Reproduce the material below word for word, from its first line through the line containing "levels: mode automatic, black", including that line, and omit the pictures.

─── DATA ───

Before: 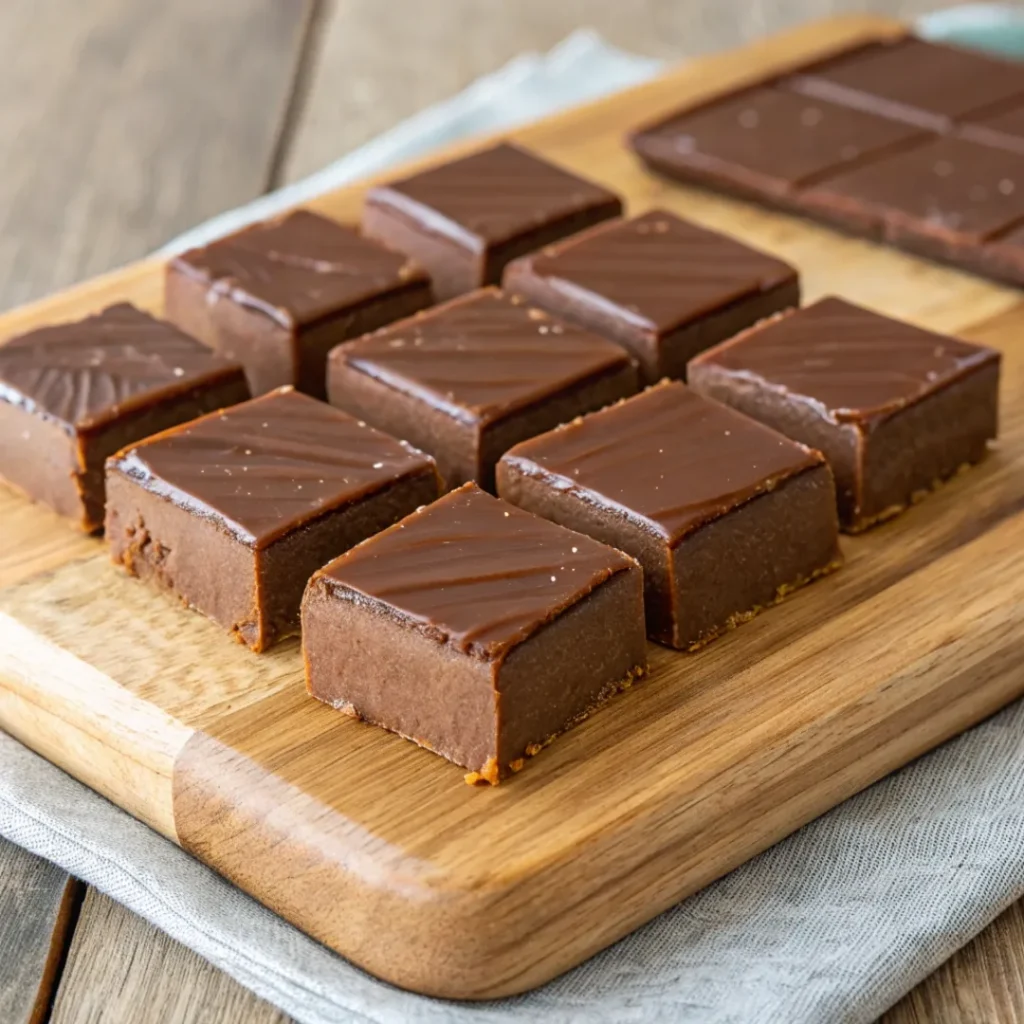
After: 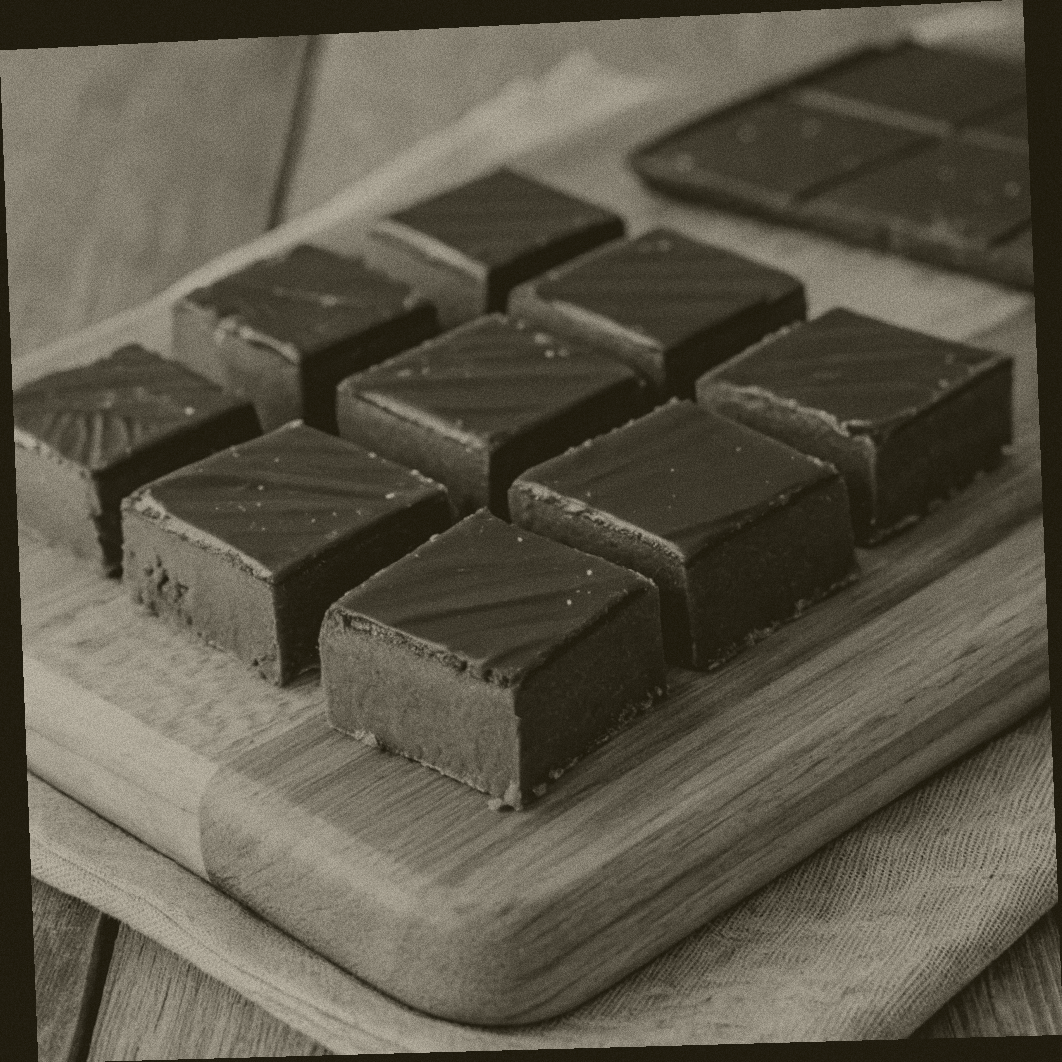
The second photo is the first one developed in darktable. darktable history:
filmic rgb: black relative exposure -7.65 EV, white relative exposure 4.56 EV, hardness 3.61
colorize: hue 41.44°, saturation 22%, source mix 60%, lightness 10.61%
rotate and perspective: rotation -2.22°, lens shift (horizontal) -0.022, automatic cropping off
levels: mode automatic, black 8.58%, gray 59.42%, levels [0, 0.445, 1]
color correction: highlights a* 4.02, highlights b* 4.98, shadows a* -7.55, shadows b* 4.98
shadows and highlights: shadows -23.08, highlights 46.15, soften with gaussian
color balance rgb: linear chroma grading › shadows -3%, linear chroma grading › highlights -4%
grain: coarseness 8.68 ISO, strength 31.94%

───

» EXPECTED OUTPUT:
Before: 
After: 
The second photo is the first one developed in darktable. darktable history:
filmic rgb: black relative exposure -7.65 EV, white relative exposure 4.56 EV, hardness 3.61
colorize: hue 41.44°, saturation 22%, source mix 60%, lightness 10.61%
rotate and perspective: rotation -2.22°, lens shift (horizontal) -0.022, automatic cropping off
levels: mode automatic, black 8.58%, gray 59.42%, levels [0, 0.445, 1]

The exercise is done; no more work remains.